> **WHAT THE TASK ASKS**
All of the data below should be printed again word for word, pictures excluded.
- - - - - - -
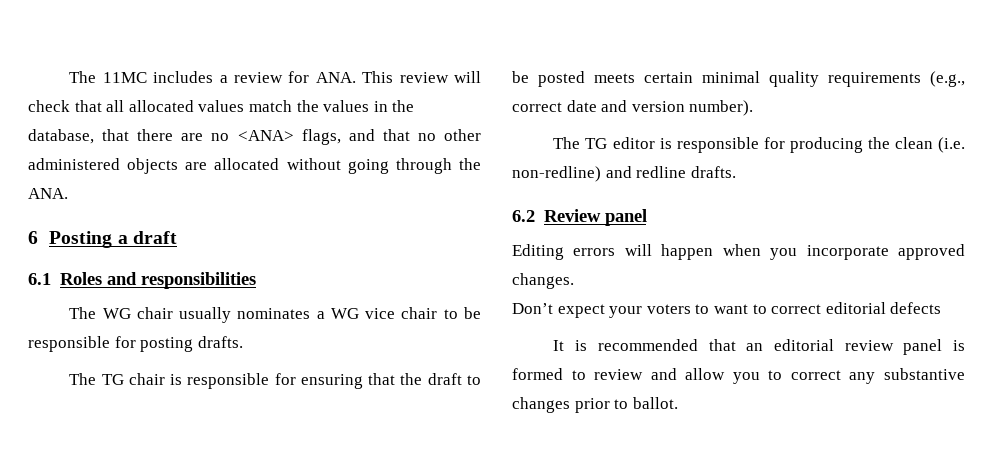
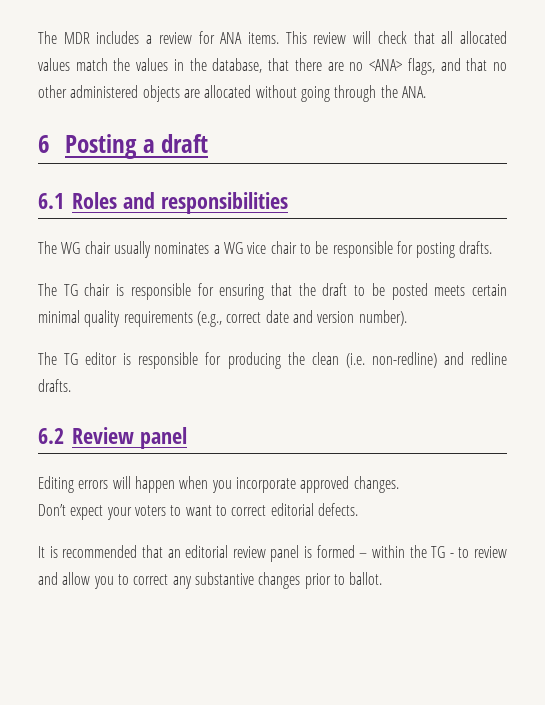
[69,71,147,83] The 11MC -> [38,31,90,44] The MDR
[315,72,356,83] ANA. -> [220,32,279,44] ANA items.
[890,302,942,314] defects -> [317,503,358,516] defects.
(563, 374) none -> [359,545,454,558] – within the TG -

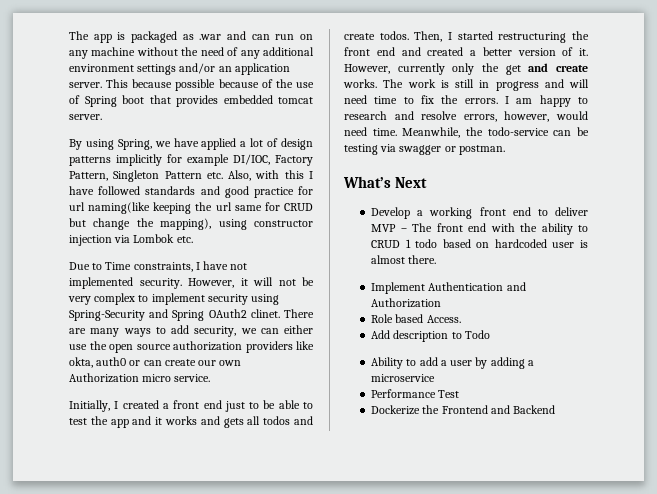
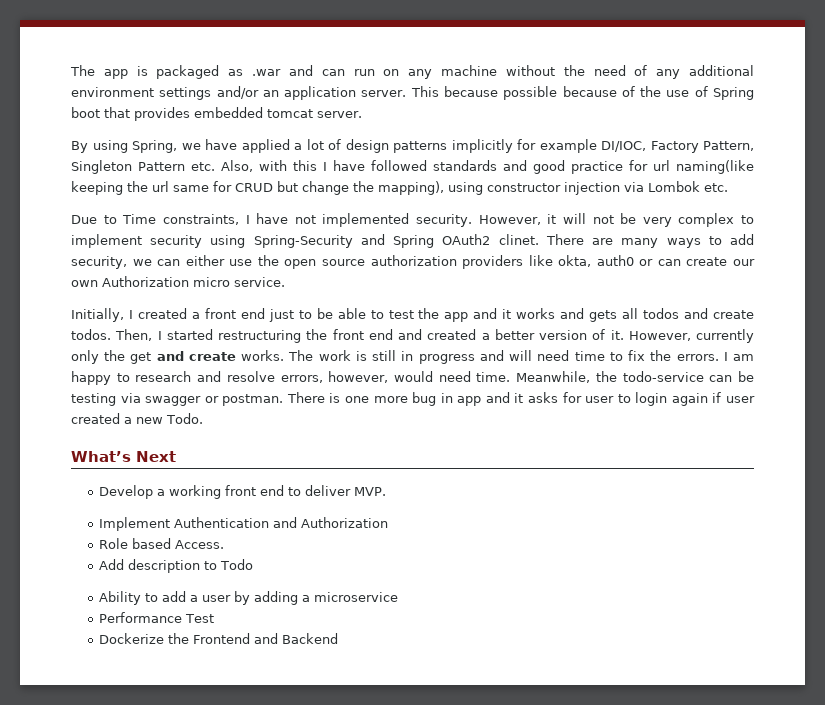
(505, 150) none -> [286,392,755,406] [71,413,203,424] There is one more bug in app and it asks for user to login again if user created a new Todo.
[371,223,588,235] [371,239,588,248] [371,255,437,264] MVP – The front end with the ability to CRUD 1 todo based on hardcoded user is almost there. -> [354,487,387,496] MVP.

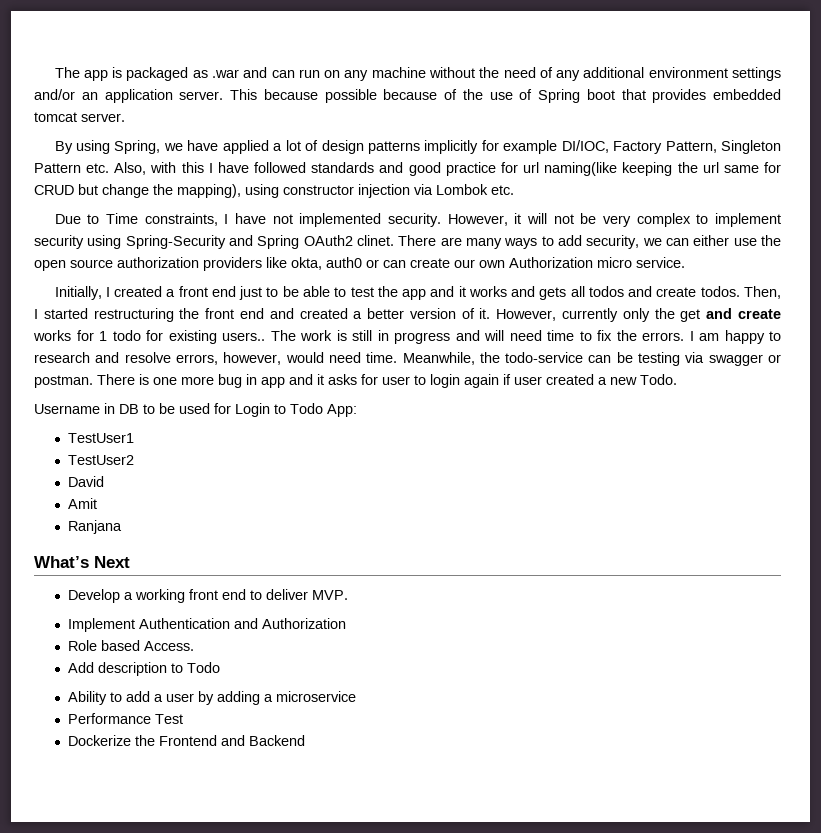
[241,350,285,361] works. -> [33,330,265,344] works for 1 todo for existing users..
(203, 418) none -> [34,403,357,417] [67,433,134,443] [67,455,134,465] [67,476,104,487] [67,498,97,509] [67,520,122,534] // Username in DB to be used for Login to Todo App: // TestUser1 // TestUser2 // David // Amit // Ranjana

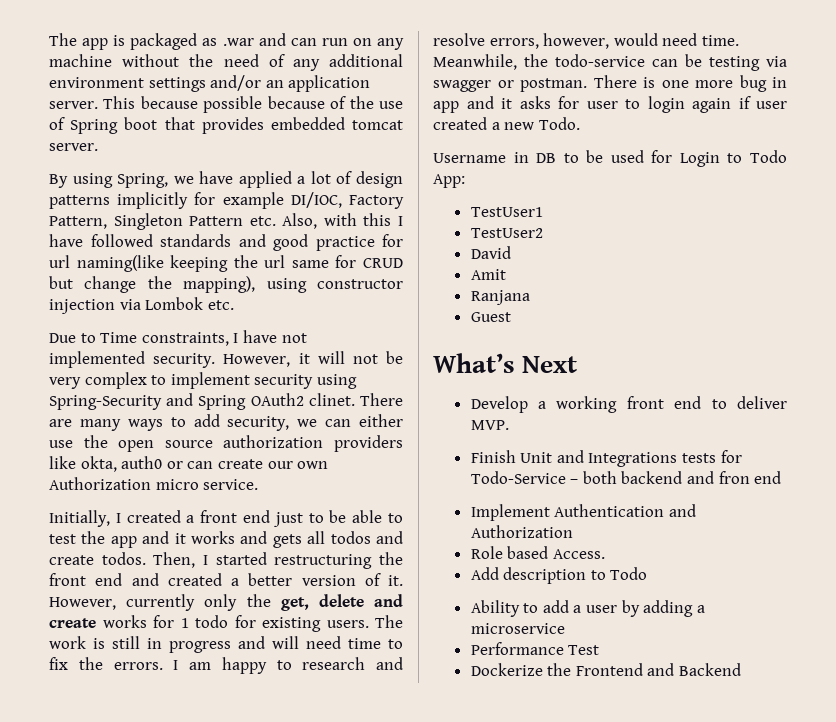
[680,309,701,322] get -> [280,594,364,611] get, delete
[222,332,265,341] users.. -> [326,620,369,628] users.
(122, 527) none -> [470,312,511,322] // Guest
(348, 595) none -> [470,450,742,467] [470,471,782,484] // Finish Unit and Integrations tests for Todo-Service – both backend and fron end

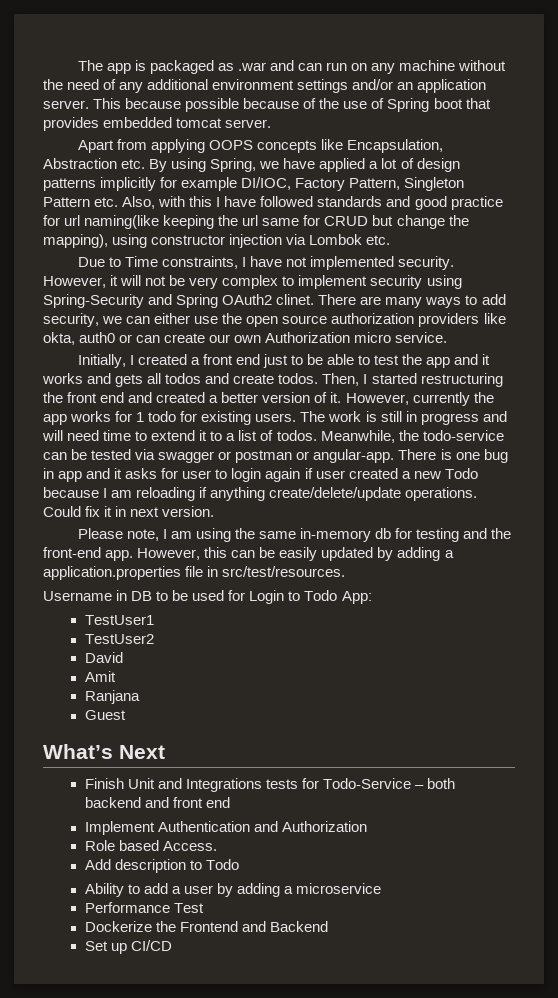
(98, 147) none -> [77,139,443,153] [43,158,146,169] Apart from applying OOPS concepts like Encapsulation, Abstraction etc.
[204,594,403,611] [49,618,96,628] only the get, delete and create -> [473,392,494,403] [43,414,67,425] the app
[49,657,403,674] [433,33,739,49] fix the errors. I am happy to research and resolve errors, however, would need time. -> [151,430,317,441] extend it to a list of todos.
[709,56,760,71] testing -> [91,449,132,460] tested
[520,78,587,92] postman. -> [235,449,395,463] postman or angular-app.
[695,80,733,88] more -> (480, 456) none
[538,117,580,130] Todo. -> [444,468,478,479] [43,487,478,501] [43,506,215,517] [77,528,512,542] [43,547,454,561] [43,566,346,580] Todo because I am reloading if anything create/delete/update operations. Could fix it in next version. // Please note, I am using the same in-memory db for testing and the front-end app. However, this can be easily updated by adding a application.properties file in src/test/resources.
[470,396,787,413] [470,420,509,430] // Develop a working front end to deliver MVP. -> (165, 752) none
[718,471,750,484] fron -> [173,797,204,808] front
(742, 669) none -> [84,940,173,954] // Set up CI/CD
- - - - - - -
> **RESULT BELOW**
[69,71,147,83] The 11MC -> [38,31,90,44] The MDR
[315,72,356,83] ANA. -> [220,32,279,44] ANA items.
[890,302,942,314] defects -> [317,503,358,516] defects.
(563, 374) none -> [359,545,454,558] – within the TG -

(505, 150) none -> [286,392,755,406] [71,413,203,424] There is one more bug in app and it asks for user to login again if user created a new Todo.
[371,223,588,235] [371,239,588,248] [371,255,437,264] MVP – The front end with the ability to CRUD 1 todo based on hardcoded user is almost there. -> [354,487,387,496] MVP.

[241,350,285,361] works. -> [33,330,265,344] works for 1 todo for existing users..
(203, 418) none -> [34,403,357,417] [67,433,134,443] [67,455,134,465] [67,476,104,487] [67,498,97,509] [67,520,122,534] // Username in DB to be used for Login to Todo App: // TestUser1 // TestUser2 // David // Amit // Ranjana

[680,309,701,322] get -> [280,594,364,611] get, delete
[222,332,265,341] users.. -> [326,620,369,628] users.
(122, 527) none -> [470,312,511,322] // Guest
(348, 595) none -> [470,450,742,467] [470,471,782,484] // Finish Unit and Integrations tests for Todo-Service – both backend and fron end

(98, 147) none -> [77,139,443,153] [43,158,146,169] Apart from applying OOPS concepts like Encapsulation, Abstraction etc.
[204,594,403,611] [49,618,96,628] only the get, delete and create -> [473,392,494,403] [43,414,67,425] the app
[49,657,403,674] [433,33,739,49] fix the errors. I am happy to research and resolve errors, however, would need time. -> [151,430,317,441] extend it to a list of todos.
[709,56,760,71] testing -> [91,449,132,460] tested
[520,78,587,92] postman. -> [235,449,395,463] postman or angular-app.
[695,80,733,88] more -> (480, 456) none
[538,117,580,130] Todo. -> [444,468,478,479] [43,487,478,501] [43,506,215,517] [77,528,512,542] [43,547,454,561] [43,566,346,580] Todo because I am reloading if anything create/delete/update operations. Could fix it in next version. // Please note, I am using the same in-memory db for testing and the front-end app. However, this can be easily updated by adding a application.properties file in src/test/resources.
[470,396,787,413] [470,420,509,430] // Develop a working front end to deliver MVP. -> (165, 752) none
[718,471,750,484] fron -> [173,797,204,808] front
(742, 669) none -> [84,940,173,954] // Set up CI/CD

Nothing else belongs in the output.